プロローグ
「はあ、はあ、はあ」
一人の男子高校生が息を切らしながら、まるで何かに怯えているかのように薄暗い河川敷を走っている。
左側に川。百メートル走ならば余裕で直線コースを作ることができるくらいの幅。『銅鏡川』と呼ばれるそれは、静かに水面を揺らしている。
川の側面には水面から二メートルほどの高さの堤防がある。堤防の上の端には、幅一メートルほどの細長いコンクリートの道が銅鏡川に沿って続いている。
また、その道の横には、コンクリートの道の二倍ほどの幅の草むらが、少し盛り上がって細長い道と同様に川に沿って続いている。
草むらには木が等間隔に並んでいて、その木の一本一本には『ソメイヨシノ』と書かれた小さな板が掛けられている。
その木は現在、枝を見せるだけだ。
そして草むらの横には、乗用車の一台分か二台分かの幅をしたアスファルトの道が銅鏡川に沿って続いている。高さはコンクリートの道とほぼ同じくらいだ。少年はこのアスファルトの道を走っている。
薄暗いなかを走る男子高校生の右側には、低い石垣を土台とした二階建て、もしくは三階建ての民家が並んでいる。

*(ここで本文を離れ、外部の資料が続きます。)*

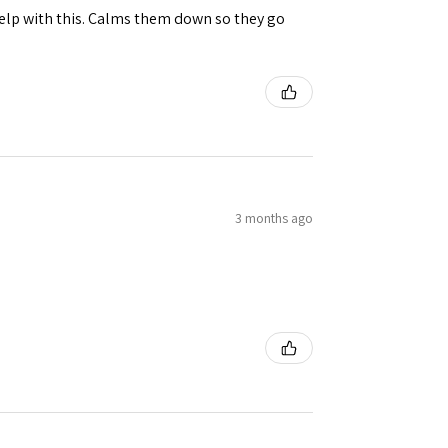
help with this. Calms them down so they go
3 months ago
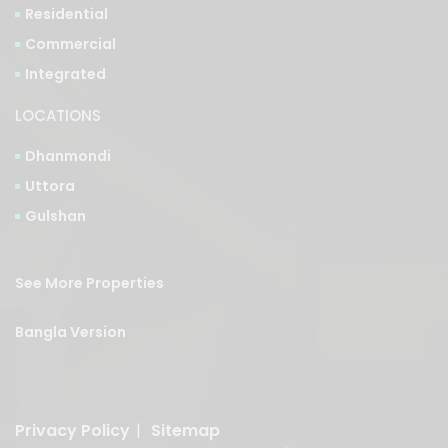
Residential
Commercial
Integrated
LOCATIONS
Dhanmondi
Uttora
Gulshan
See More Properties
Bangla Version
Privacy Policy
|
Sitemap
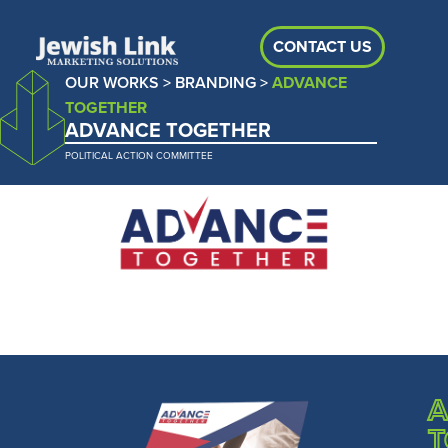
CONTACT US
OUR WORKS
>
BRANDING
>
ADVANCE
TOGETHER
ADVANCE TOGETHER
POLITICAL ACTION COMMITTEE
A
T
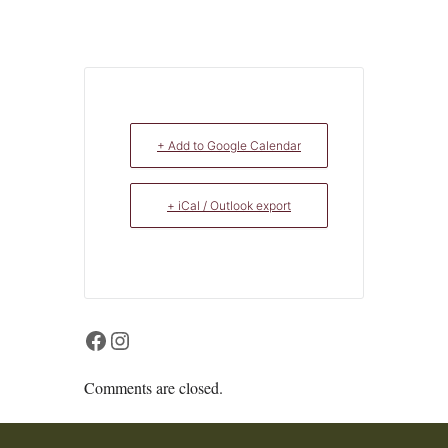
+ Add to Google Calendar
+ iCal / Outlook export
Facebook
Instagram
Comments are closed.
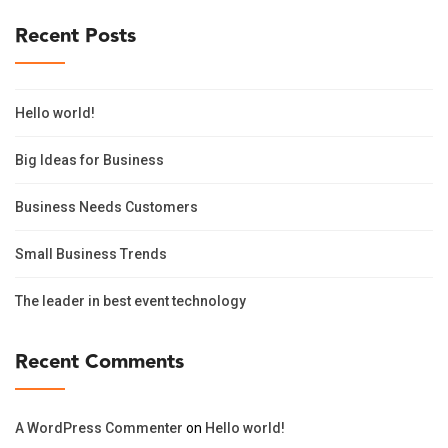
Recent Posts
Hello world!
Big Ideas for Business
Business Needs Customers
Small Business Trends
The leader in best event technology
Recent Comments
A WordPress Commenter
on
Hello world!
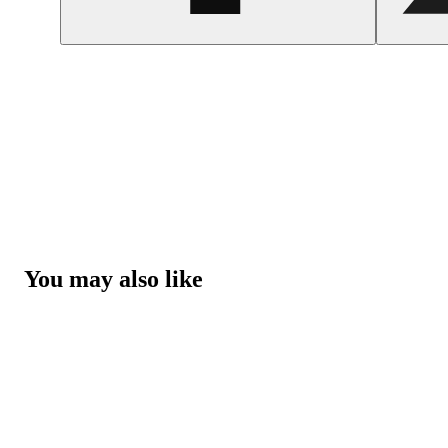
You may also like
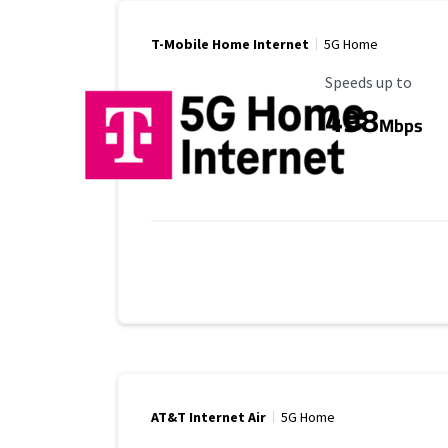
T-Mobile Home Internet
5G Home
Maximum Speed
Speeds up to
498
Mbps
AT&T Internet Air
5G Home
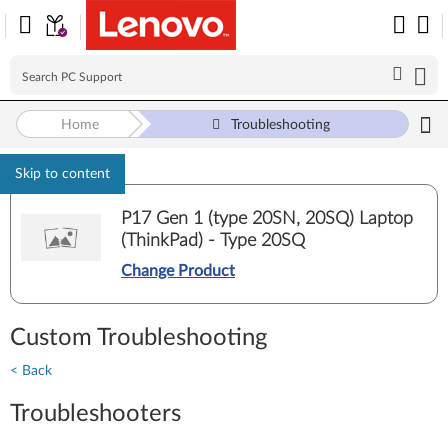
Home
Troubleshooting
Skip to content
P17 Gen 1 (type 20SN, 20SQ) Laptop
(ThinkPad) - Type 20SQ
Change Product
Custom Troubleshooting
< Back
Troubleshooters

そして東の空、少年の後ろ側の夜空には、黄色に輝く満月が浮かんでいて夜の闇を取り払っている。
少年は走り続けた。
平均的な体つき。目と耳に少しかかるくらいの、ところどころが逆立った髪。中の上程度の顔立ち。上下黒の制服を着ていて、上は学ラン。一番上のボタンは外されている。肩には黒色のスポーツバッグが掛けられていて、背中に回されている。バッグ自体はそれほど大きくなく、背中に収まるぐらいの幅をしている。
少年は髪を揺らし、冷たい風を頬に浴びながら走る。
「くそおおお! わけわかんねぇっての!」
少年は叫んだ。
そして、走り続けながら辺りを上下左右に見渡す。
まるで何かに怯えているかのように彼は両足を前へ前へと向かわせる。
「もう! いやああああー!!」
少年は再び叫んだ。
「なんで俺が! こんな目に遭わなきゃいけないんだよ!」
彼は荒い呼吸を繰り返す。
「意味わかんねえー!!」
少年は再び辺りを見渡した.
この少年の名は、山坂浩二という。
ある県の中心地、圭市にある県立の高校に通う、普通の高校一年生男子。
……と言いたいところだが、彼には変わった点がいくつかある。
一つ目は、六歳以前の記憶がないこと。
二つ目は、異性からは絶対に避けられてしまうこと。
そして三つ目は。
「なんで満月の夜だけ幽霊が見えるんだよ!」
そう。『満月の夜だけ』幽霊が見えること。
「こっち来んな! 近寄るな! そのままでいろ!」
今、山坂浩二の目には、この世のものとは思えない存在が映っている。
透けた姿。人のかたちをしたもの。球体。ウナギのようなもの。姿をさまざまに変えるもの。
それらが、山坂浩二から少し離れたところで宙に浮いたり、その場で佇んだりしている。山坂浩二には近づかない。
それでも山坂浩二は走った。
逃げるように走った。
「ああもう! 女の子には理由もなく避けられるし、親はいないし、記憶もない! おまけに満月の夜は幽霊が見える!」
山坂浩二は走りながら夜空を見上げて叫んだ。
「もう、こんな人生嫌だああああああ!!」
山坂浩二は走り続けた。
彼の後ろの遥か遠い空で、長い髪のようなものを揺らしながら、一つの黒い影が満月の前を通り過ぎていった。